Jesse Newell's Pass, The Buffalo Daily Republic
From the Buffalo Daily Republic (Buffalo, New York), Thursday, May 29, 1856, page 1.  Image from newspapers.com.

Well, maybe not yet were Jesse Newell and company identified with the “troubles” of the territory; that came a few months later when Newell was fully invested in the free-state cause. Newell and Joseph Fitzsimmons, the brother-in-law with him under the pass, went on to start the town of Oskaloosa, naming it for Oskaloosa, Iowa. Dr. Gamble, born in Pennsylvania and later an Ohio man, likewise had come to Kansas Territory from Iowa. After serving in leadership positions around the town, Gamble had moved on to California in the later 1860s.

Eleven years after Jesse Newell got his travel pass, the Oskaloosa Independent newspaper published a long-running series of reminiscences by Jefferson Countians about the Civil War and the territorial strife that preceded Kansas statehood in 1861. John W. Day, who also arrived in Kansas Territory in May 1856, was present for various territorial skirmishes and political clashes and in June 1867 wrote about events of 1856.

He noted Newell’s pass, setting up his story  by detailing how settlers had to carry written passes from the government to ensure their safety on public thoroughfares.[4]  Mr. Day, who edited the Oskaloosa Independent for a time, wrote:

“I think it was in June or July of 1856 that at the store of Nelson McCracken, in Leavenworth, Jesse Newell, who had been traveling through the Territory looking for a location to settle and build a mill, exhibited to myself and several other persons, a pass furnished him by Wilson Shannon, then governor of the Territory of Kansas.  This pass was obtained from the Governor on the ground of old acquaintanceship in Ohio when both were Democrats[5] in the Buckeye State.

“I solicited the document to file away as a memento, but Mr.

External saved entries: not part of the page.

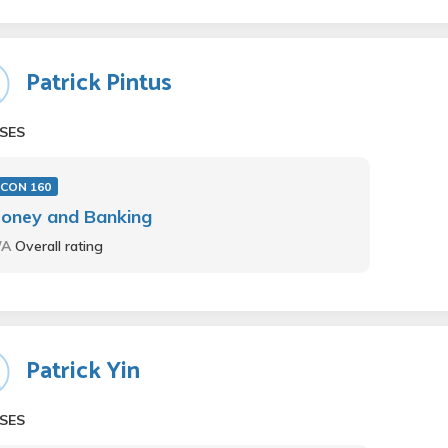
Patrick Pintus
SES
ECON 160
oney and Banking
/A
Overall rating
Patrick Yin
SES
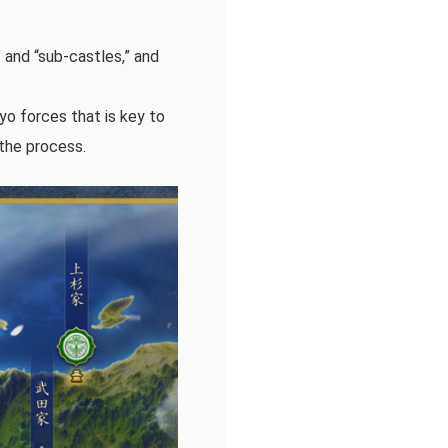
 and “sub-castles,” and
o forces that is key to
 the process.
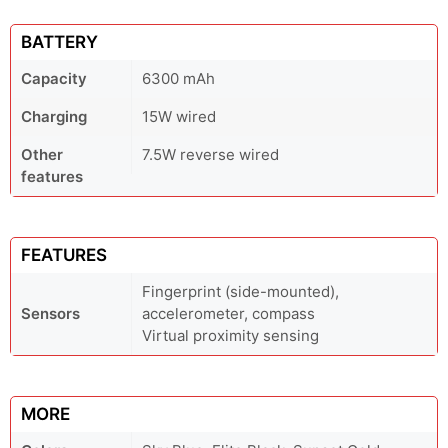
BATTERY
Capacity
6300 mAh
Charging
15W wired
Other
7.5W reverse wired
features
FEATURES
Fingerprint (side-mounted),
Sensors
accelerometer, compass
Virtual proximity sensing
MORE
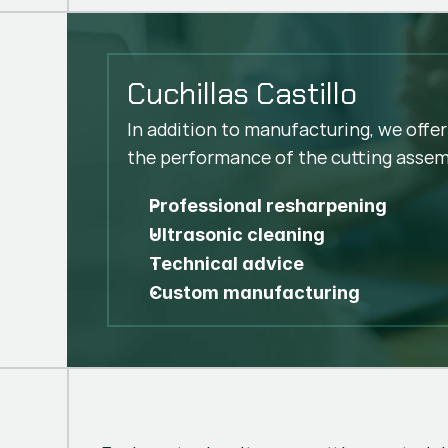
Cuchillas Castillo
In addition to manufacturing, we offer
the performance of the cutting assem
Professional resharpening
Ultrasonic cleaning
Technical advice
Custom manufacturing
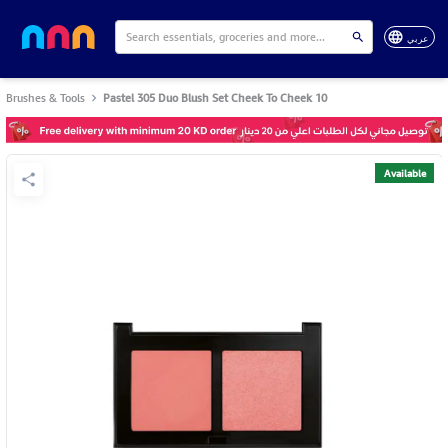
عربي
Brushes & Tools
Pastel 305 Duo Blush Set Cheek To Cheek 10
Available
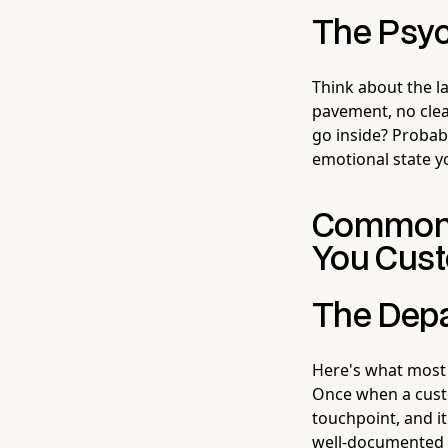
The Psyc
Think about the la
pavement, no clea
go inside? Probabl
emotional state 
Common P
You Cus
The Depa
Here's what most 
Once when a custo
touchpoint, and i
well-documented 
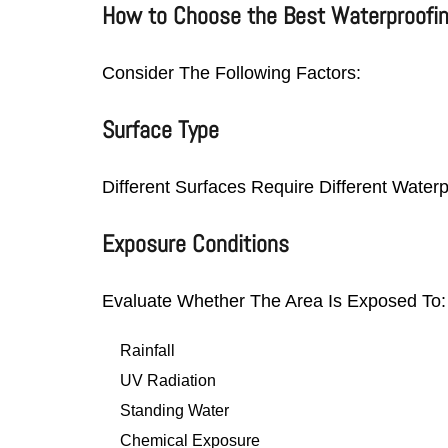
How to Choose the Best Waterproofi
Consider The Following Factors:
Surface Type
Different Surfaces Require Different Water
Exposure Conditions
Evaluate Whether The Area Is Exposed To:
Rainfall
UV Radiation
Standing Water
Chemical Exposure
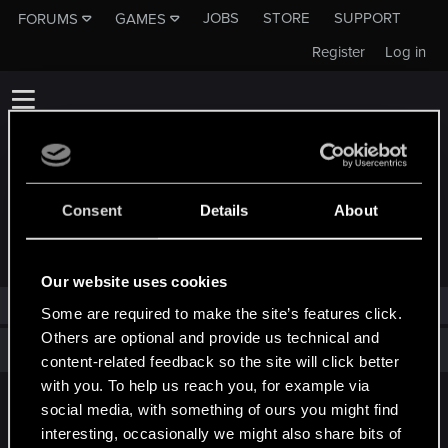
JOBS
STORE
SUPPORT
FORUMS
GAMES
Register
Log in
Consent
Details
About
TROPHIES AWARDED TO RIODRAGON
Our website uses cookies
RioDragon has not been awarded any trophies yet.
Some are required to make the site’s features click.
Others are optional and provide us technical and
Total points: 0
View all available trophies
content-related feedback so the site will click better
with you. To help us reach you, for example via
social media, with something of ours you might find
English
interesting, occasionally we might also share bits of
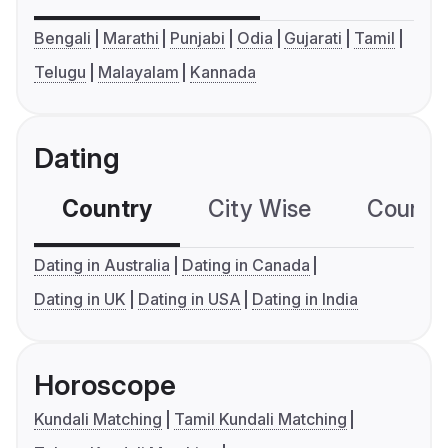
Bengali
Marathi
Punjabi
Odia
Gujarati
Tamil
Telugu
Malayalam
Kannada
Dating
Country
City Wise
Country
Dating in Australia
Dating in Canada
Dating in UK
Dating in USA
Dating in India
Horoscope
Kundali Matching
Tamil Kundali Matching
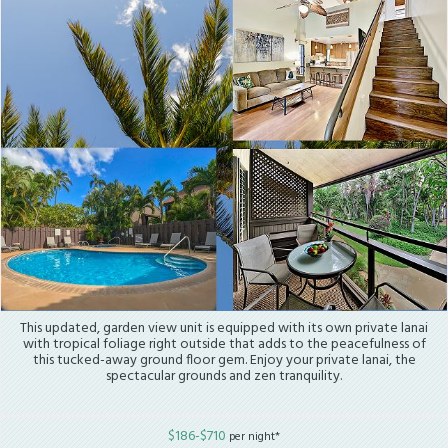
This updated, garden view unit is equipped with its own private lanai
with tropical foliage right outside that adds to the peacefulness of
this tucked-away ground floor gem. Enjoy your private lanai, the
spectacular grounds and zen tranquility.
$186-$710
per night*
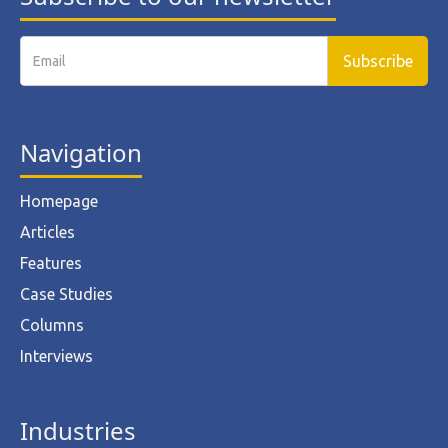
Navigation
Homepage
Articles
Features
Case Studies
Columns
Interviews
Industries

Newell replied:  ‘No, sir; I cannot part with it.  I expect, sir, to carry that pass to the judgment day’.”

Newell cabin stone north window
A photo of one of the stones that makes up the limestone cabin on Jesse Newell’s homestead property in Oskaloosa, Kansas. The property is on the National Register of Historic Places and is undergoing renovation through a Kansas Heritage Trust Fund grant.

[1] The Shermans were in Kansas Territory because John Sherman served on a three-person congressional committee assigned to investigate the 1855 and 1856 “troubles” in Kansas, including voting frauds by out-of-state proslavers and violence through the territory. The committee produced the Report of the Special Committee Appointed to Investigate the Troubles in Kansas; With the Views of the Minority of Said Committee. Report No. 200, 34th Congress, 1st Session, 1856. Mrs. Sherman’s letter is held by the Mansfield/Richland County Public Library in Mansfield, Ohio, in the (John) Sherman Room Collection.

[2] The first sacking sacking of Lawrence occurred a few days later, on May 21, when proslavery militia, supported by men from southern states, marched on Lawrence and destroyed the Free State Hotel, ruined the printing presses of two newspapers, the Herald of Freedom and the Kansas Free State, and burned the home of Charles Robinson, future Kansas governor. Before the burning began, a red flag bearing the words “Southern Rights” on one side and “South Carolina” flew briefly over Lawrence. Jesse Newell later played a role in the Battle of Slough Creek

[3] Mrs. Sherman’s letter was illuminating because it told a story that, as far as I have figured out, was unknown in Jefferson County, Kansas, history. It was the first “new” bit of information we found about Jesse Newell.

[4] Oskaloosa Independent, June 22, 1867, page one, series “Heroes of the Border and the War for Liberty and Union”

[5] Jesse Newell a Democrat, the party associated with slavery? That, to me, was a new label for Jesse Newell. Later descriptions of Newell, including one by Mr. Day, called him a Radical Republican, meaning someone who was not only an opponent of slavery in Kansas, but of abolishing slavery all together and was a proponent of rights for black people. Others who came to Kansas Territory and fought against slavery, including Kansas’ U.S. Sen. James H. Lane, the orator and top free-state recruiter, came to the state as Democrats.